• **Exercise goal**
Nothing but the lines from the one with "Details can be" through the end of the records below should be written out, and each must match word for word.

Saved entries
* * * * * * *
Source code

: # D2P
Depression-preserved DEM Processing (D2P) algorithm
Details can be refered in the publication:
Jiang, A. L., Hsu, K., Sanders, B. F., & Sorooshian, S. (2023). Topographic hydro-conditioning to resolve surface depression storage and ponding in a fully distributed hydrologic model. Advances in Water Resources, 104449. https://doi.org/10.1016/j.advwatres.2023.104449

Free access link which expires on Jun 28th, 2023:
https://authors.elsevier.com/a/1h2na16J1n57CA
* * * * * * *
• **Completed task**
Details can be refered in the publication:
Jiang, A. L., Hsu, K., Sanders, B. F., & Sorooshian, S. (2023). Topographic hydro-conditioning to resolve surface depression storage and ponding in a fully distributed hydrologic model. Advances in Water Resources, 104449. https://doi.org/10.1016/j.advwatres.2023.104449

Free access link which expires on Jun 28th, 2023:
https://authors.elsevier.com/a/1h2na16J1n57CA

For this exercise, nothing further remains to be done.